No politician in US history has exploited his power for personal gain with more unbridled pride and joy than Rep. Charlie Rangel (D-NY). And none has been more successful. For not even investment guru Warren Buffet could have amassed the fortune Rangel has by doing it the Smith Barney way; i.e., by earning it.
His holdings include four apartments in a luxury building in New York City and a luxury home in the Dominican Republic. Not to mention untold sums in bank accounts that are being discovered everyday like another Tiger Woods mistress.
But you’d think Rangel would’ve become a little more discreet and circumspect in his flouting of ethics rules after assuming chairmanship in 2007 of the high-profile House Ways and Means Committee, which is responsible for writing all tax laws and overseeing all revenue-raising measures. Instead, he became the poster boy for the presumption that rules do not apply to the powerful men who write them.

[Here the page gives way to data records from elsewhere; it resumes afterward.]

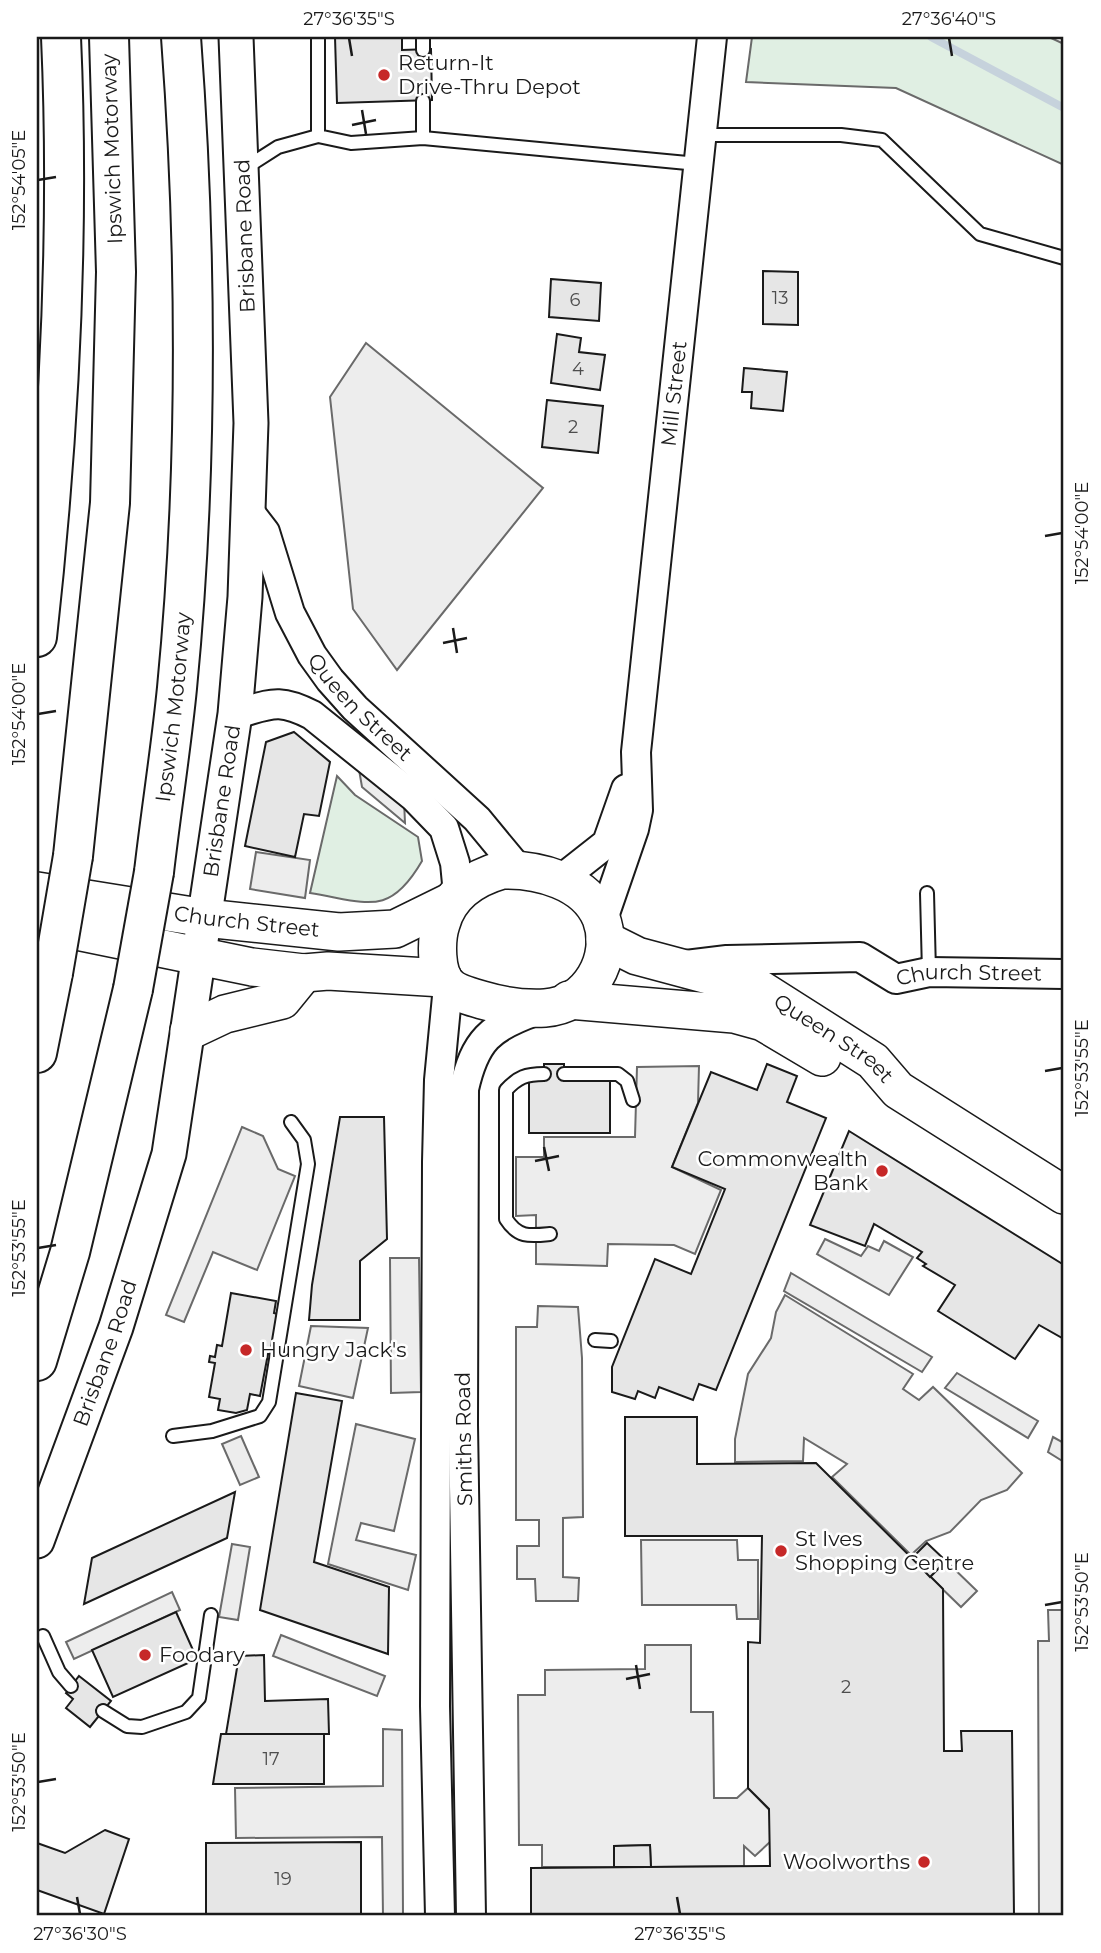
<svg xmlns="http://www.w3.org/2000/svg" width="1101" height="1953" font-family="Montserrat,sans-serif">
	<rect width="100%" height="100%" fill="#fff"/>
	<g fill="#e0efe3" stroke="#6a6a6a" stroke-width="2">
		<polygon points="752,37 1049,37 1064,44 1064,165 896,88 746,82"/>
		<path d="M 337,776 L 355,795 L 418,837 L 422,861 C 389,918 367,902 310,893 Z"/>
	</g>
	<g fill="#ededed" stroke="#6a6a6a" stroke-width="2">
		<polygon points="366,343 543,488 397,670 353,609 330,397"/>
		<polygon points="358,764 404,800 405,823 362,787"/>
		<polygon points="256,852 310,860 305,898 250,889"/>
		<polygon points="699,1066 698,1103 672,1167 721,1190 695,1254 674,1245 608,1244 607,1266 536,1264 536,1215 516,1216 516,1157 544,1157 544,1137 635,1137 637,1067"/>
		<polygon points="242,1127 263,1136 278,1169 295,1176 257,1270 213,1252 184,1322 166,1315"/>
		<polygon points="825,1239 861,1256 868,1246 879,1251 884,1241 913,1257 889,1295 817,1254"/>
		<polygon points="390,1258 419,1258 421,1392 391,1393"/>
		<polygon points="791,1273 932,1357 922,1372 784,1291"/>
		<polygon points="785,1295 913,1374 903,1389 919,1400 933,1387 1022,1473 1007,1490 981,1500 950,1532 926,1541 911,1555 832,1477 847,1464 804,1438 803,1461 735,1462 735,1439 748,1374 771,1338 776,1312"/>
		<polygon points="538,1306 578,1307 582,1358 583,1517 563,1518 563,1577 579,1578 578,1601 536,1601 535,1579 517,1579 517,1546 539,1546 539,1520 516,1520 516,1327 537,1327"/>
		<polygon points="311,1326 368,1328 353,1398 299,1386"/>
		<polygon points="957,1373 1038,1421 1028,1438 945,1388"/>
		<polygon points="356,1424 415,1439 394,1531 361,1523 356,1540 416,1555 408,1590 328,1564"/>
		<polygon points="241,1436 259,1477 240,1485 222,1444"/>
		<polygon points="1053,1437 1064,1443 1064,1462 1048,1452"/>
		<polygon points="641,1540 737,1540 738,1560 758,1560 758,1619 737,1619 736,1605 642,1605"/>
		<polygon points="232,1544 250,1547 238,1620 219,1617"/>
		<polygon points="946,1561 977,1591 961,1607 930,1577"/>
		<polygon points="172,1592 180,1610 74,1659 66,1642"/>
		<polygon points="1048,1610 1064,1610 1064,1916 1039,1916 1038,1641 1049,1641"/>
		<polygon points="281,1635 385,1676 377,1696 273,1656"/>
		<polygon points="645,1645 691,1645 691,1712 713,1712 714,1798 737,1798 748,1788 786,1827 755,1856 744,1846 744,1866 651,1867 650,1845 615,1846 614,1867 542,1867 542,1845 519,1845 518,1695 545,1695 545,1670 645,1669"/>
		<polygon points="383,1729 402,1730 403,1916 383,1916 382,1837 236,1838 235,1788 383,1786"/>
	</g>
	<g fill="none" stroke-linecap="round" stroke-linejoin="round">
		<polyline stroke="#c6d2dc" stroke-width="8" points="931,37 1064,108"/>
	</g>
	<g fill="#e6e6e6" stroke="#1a1a1a" stroke-width="2">
		<polygon points="335,37 402,37 402,50 431,49 432,100 337,103"/>
		<polygon points="763,271 798,272 798,325 763,324"/>
		<polygon points="551,279 601,283 599,321 549,317"/>
		<polygon points="557,334 581,338 579,352 605,355 600,390 551,383"/>
		<polygon points="744,368 787,372 783,411 751,408 752,392 742,392"/>
		<polygon points="547,400 603,406 598,453 542,447"/>
		<polygon points="294,732 330,762 319,816 304,814 295,857 245,846 266,742"/>
		<polygon points="544,1064 564,1064 564,1081 610,1081 610,1133 529,1133 529,1081 544,1081"/>
		<polygon points="767,1064 797,1076 787,1102 826,1118 716,1390 699,1384 693,1400 659,1387 655,1398 638,1391 635,1399 612,1392 612,1367 655,1259 691,1274 725,1189 672,1167 711,1072 757,1090"/>
		<polygon points="340,1117 384,1117 387,1239 360,1261 360,1320 309,1320 312,1285"/>
		<polygon points="849,1131 1064,1265 1064,1339 1039,1325 1015,1359 938,1311 955,1285 923,1266 926,1264 917,1258 922,1252 874,1224 865,1246 810,1225"/>
		<polygon points="231,1293 276,1301 274,1313 281,1315 274,1355 268,1354 260,1396 250,1394 247,1410 236,1413 218,1410 220,1399 209,1397 215,1363 209,1362 210,1356 215,1357 217,1345 222,1346"/>
		<polygon points="296,1393 342,1401 314,1562 389,1587 388,1654 260,1610"/>
		<polygon points="625,1417 697,1417 697,1464 816,1463 943,1589 944,1751 962,1751 961,1731 1012,1731 1014,1916 531,1916 531,1868 770,1866 769,1809 748,1788 748,1642 760,1643 762,1536 625,1536"/>
		<polygon points="235,1492 227,1538 84,1604 92,1558"/>
		<polygon points="927,1543 946,1561 930,1577 912,1558"/>
		<polygon points="176,1612 197,1659 113,1697 92,1650"/>
		<polygon points="264,1655 265,1701 328,1699 329,1734 226,1734 239,1656"/>
		<polygon points="79,1676 111,1701 90,1727 66,1708 73,1699 66,1693"/>
		<polygon points="221,1734 324,1734 324,1784 213,1784"/>
		<polygon points="105,1830 129,1839 104,1914 37,1890 37,1843 65,1853"/>
		<polygon points="361,1842 361,1916 206,1916 206,1843"/>
		<polygon points="650,1845 651,1867 614,1867 614,1846"/>
	</g>
	<g fill="none" stroke-linecap="round" stroke-linejoin="round">
		<g stroke="#1a1a1a" stroke-width="16">
			<g id="service">
				<polyline points="318,37 318,136 351,143 423,138 698,164"/>
				<polyline points="423,50 423,37"/>
				<polyline points="701,135 841,135 882,140 980,234 1064,258"/>
				<polyline points="423,138 423,101"/>
				<polyline points="245,168 278,147 318,136"/>
				<polyline points="927,893 929,972"/>
				<path d="M 544,1074 C 526,1074 518,1077 506,1090 L 506,1219 C 518,1238 530,1236 550,1234"/>
				<polyline points="564,1074 618,1074 627,1081 633,1100"/>
				<polyline points="595,1340 611,1341"/>
				<polyline points="173,1436 212,1431 260,1416 269,1402 308,1164 304,1140 291,1122"/>
				<polyline points="43,1636 59,1672 71,1686"/>
				<polyline points="103,1711 127,1726 142,1727 186,1712 199,1698 211,1615"/>
			</g>
		</g>
		<g stroke="#1a1a1a" stroke-width="32">
			<g id="tertiary">
				<path id="s1" d="M 248,510 L 265,532 L 290,613 L 312,655 L 330,680 L 355,708 L 477,819 L 520,871"/>
				<path d="M 235,714 C 270,705 277,697 312,715 L 414,797 L 444,828 L 455,863 L 458,894"/>
				<polyline points="560,880 607,843 626,789"/>
				<path id="s2" d="M 602,922 L 634,829 L 638,810 L 636,752 L 712,37"/>
				<path id="s3" d="M 686,965 L 727,960 L 860,957 L 896,979 L 929,972 L 1064,974"/>
				<polyline points="440,1916 435,1706 437,1162 439,1080 448,986"/>
				<path d="M 471,1916 L 463,1425 L 464,1089 C 475,1040 490,1027 536,1011"/>
			</g>
		</g>
		<g stroke="#1a1a1a" stroke-width="37">
			<g id="secondary">
				<path id="s4" d="M 37,1541 L 116,1327 L 169,1154 L 235,714 L 245,597 L 251,423 L 236,37"/>
			</g>
		</g>
		<g stroke="#1a1a1a" stroke-width="40">
			<g id="primary">
				<path d="M 502,870 C 538,869 586,881 601,918 C 616,958 589,1005 545,1008 C 524,1009 502,1006 482,1000 C 472,997 455,993 448,985 C 435,974 436,939 441,924 C 449,894 474,878 502,870 Z"/>
				<path id="s5" d="M 37,891 L 205,918 L 339,932 L 395,929 L 450,902"/>
				<polyline points="37,923 252,967 304,973 328,971 443,978"/>
				<path id="s6" d="M 605,940 L 637,956 L 760,989 L 873,1061 L 898,1090 L 1064,1195"/>
				<polyline points="569,1000 734,1014 763,1022 822,1057"/>
				<polyline points="189,1031 225,1014 282,1000 304,973"/>
			</g>
		</g>
		<g stroke="#1a1a1a" stroke-width="42">
			<g id="motorway">
				<path d="M 37,637 C 59,438 70,237 61,37"/>
				<polyline points="73,856 110,503 116,272 109,37"/>
				<path id="s7" d="M 154,872 C 161,811 171,749 177,688 C 198,472 197,253 181,37"/>
				<polyline points="37,1053 53,973"/>
				<polyline points="37,1361 70,1252 133,989"/>
			</g>
		</g>
		<use href="#service" stroke="#fff" stroke-width="12"/>
		<use href="#tertiary" stroke="#fff" stroke-width="28"/>
		<use href="#secondary" stroke="#fff" stroke-width="33"/>
		<use href="#primary" stroke="#fff" stroke-width="37"/>
		<use href="#motorway" stroke="#fff" stroke-width="38"/>
		<g stroke="#1a1a1a" stroke-width="42" stroke-linecap="butt">
			<g id="motorway-bridge">
				<polyline points="53,973 73,856"/>
				<polyline points="133,989 154,872"/>
			</g>
		</g>
		<use href="#motorway-bridge" stroke="#fff" stroke-width="38"/>
	</g>
	<path fill="none" stroke="#1a1a1a" stroke-width="2.5" d="M 349,38 L 352,56M 949,38 L 952,56M 362,110 L 366,134M 352,125 L 376,120M 38,180 L 56,177M 1045,536 L 1062,533M 453,628 L 457,653M 443,643 L 467,638M 38,714 L 56,711M 1045,1071 L 1062,1068M 544,1147 L 549,1171M 535,1161 L 559,1156M 38,1248 L 56,1245M 1045,1605 L 1062,1602M 636,1665 L 640,1689M 626,1679 L 650,1674M 38,1782 L 56,1779M 77,1897 L 80,1914M 677,1897 L 680,1914"/>
	<g fill="#c62828" stroke="#fff" stroke-width="2.5">
		<circle cx="384" cy="75" r="7"/>
		<circle cx="882" cy="1171" r="7"/>
		<circle cx="246" cy="1350" r="7"/>
		<circle cx="781" cy="1551" r="7"/>
		<circle cx="145" cy="1655" r="7"/>
		<circle cx="924" cy="1862" r="7"/>
	</g>
	<g text-anchor="middle" stroke-width="5" stroke-linejoin="round" paint-order="stroke">
		<g font-size="18" fill="#4d4d4d">
			<text x="780" y="304">13</text>
			<text x="575" y="306">6</text>
			<text x="578" y="375">4</text>
			<text x="573" y="433">2</text>
			<text x="846" y="1693">2</text>
			<text x="271" y="1765">17</text>
			<text x="283" y="1885">19</text>
		</g>
		<g font-size="21" fill="#1a1a1a" stroke="#fff" text-anchor="start">
			<text x="398" y="70">Return-It<tspan x="398" dy="24">Drive-Thru Depot</tspan></text>
			<text x="868" y="1166" text-anchor="end">Commonwealth<tspan x="868" dy="24">Bank</tspan></text>
			<text x="260" y="1357">Hungry Jack's</text>
			<text x="795" y="1546">St Ives<tspan x="795" dy="24">Shopping Centre</tspan></text>
			<text x="159" y="1662">Foodary</text>
			<text x="910" y="1869" text-anchor="end">Woolworths</text>
		</g>
		<g font-size="21" fill="#1a1a1a" stroke="#fff">
			<text transform="translate(112 149) rotate(-92)" y="7">Ipswich Motorway</text>
			<text transform="translate(245 236) rotate(-92)" y="7">Brisbane Road</text>
			<text dy="7" stroke="none"><textPath href="#s2" startOffset="536">Mill Street</textPath></text>
			<text dy="7" stroke="none"><textPath href="#s1" startOffset="231">Queen Street</textPath></text>
			<text dy="7" stroke="none"><textPath href="#s7" startOffset="166">Ipswich Motorway</textPath></text>
			<text dy="7" stroke="none"><textPath href="#s4" startOffset="766">Brisbane Road</textPath></text>
			<text dy="7" stroke="none"><textPath href="#s5" startOffset="212">Church Street</textPath></text>
			<text dy="7" stroke="none"><textPath href="#s3" startOffset="290">Church Street</textPath></text>
			<text dy="7" stroke="none"><textPath href="#s6" startOffset="252">Queen Street</textPath></text>
			<text dy="7" stroke="none"><textPath href="#s4" startOffset="200">Brisbane Road</textPath></text>
			<text transform="translate(464 1439) rotate(-91)" y="7">Smiths Road</text>
		</g>
	</g>
	<rect width="1101" height="1953" fill="none" stroke="#ffffff" stroke-width="77"/>
	<rect x="38" y="38" width="1024" height="1876" fill="none" stroke="#1a1a1a" stroke-width="2.5"/>
	<g font-size="18" text-anchor="middle" fill="#1a1a1a">
		<text x="349" y="25">27°36'35"S</text>
		<text x="949" y="25">27°36'40"S</text>
		<text transform="translate(19 180) rotate(-90)" y="6">152°54'05"E</text>
		<text transform="translate(1082 533) rotate(-90)" y="6">152°54'00"E</text>
		<text transform="translate(19 714) rotate(-90)" y="6">152°54'00"E</text>
		<text transform="translate(1082 1068) rotate(-90)" y="6">152°53'55"E</text>
		<text transform="translate(19 1248) rotate(-90)" y="6">152°53'55"E</text>
		<text transform="translate(1082 1602) rotate(-90)" y="6">152°53'50"E</text>
		<text transform="translate(19 1782) rotate(-90)" y="6">152°53'50"E</text>
		<text x="80" y="1940">27°36'30"S</text>
		<text x="680" y="1940">27°36'35"S</text>
	</g>
</svg>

Accordingly, it wasn’t long before reports surfaced that Rangel was making a mockery of his chairmanship by failing to report or disclose income on his tax forms; using his congressional stationary to solicit funds for a school bearing his name; granting special tax breaks to his most-favored donors; and partaking of potpourri of boondoggles that are treated as ordinary congressional perks.
This finally compelled the House Ethics Committee to announce last October that it was expanding its probe of Rangel’s alleged misdeeds, which it began in December 2008, to include an investigation into “all Financial Disclosure Statements and all amendments filed in the calendar year 2009.”
This was when everyone in Washington knew he was a dead man walking – as far as his chairmanship was concerned. Yet, for a time, Rangel scoffed at all calls for him to resign; which was not surprising considering that he lived a charmed life as a politician-virtually free of professional censure, let alone public ridicule.
Ironically, it was precisely because of his imperious ego that being dogged by reporters asking about his personal business became too insolent and untenable for him to tolerate. And it was this humiliation that finally compelled him to make the following concession speech a week ago today:
My chairmanship is bringing so much attention to the press, and in order to avoid my colleagues having to defend me during their elections, I have this morning sent a letter asking to be granted a leave of absence until such time as the ethics committee completes its work.
Still, his pride was such that he could not bring himself to announce the resignation this statement clearly represented. The adage, pride goes before the fall, seems appropriate here.
And, if convicted on ethics charges, what a spectacular fall from grace that would be for this man who was always so fond of bragging “I haven’t had a bad day since” being elected to Congress 40 years ago.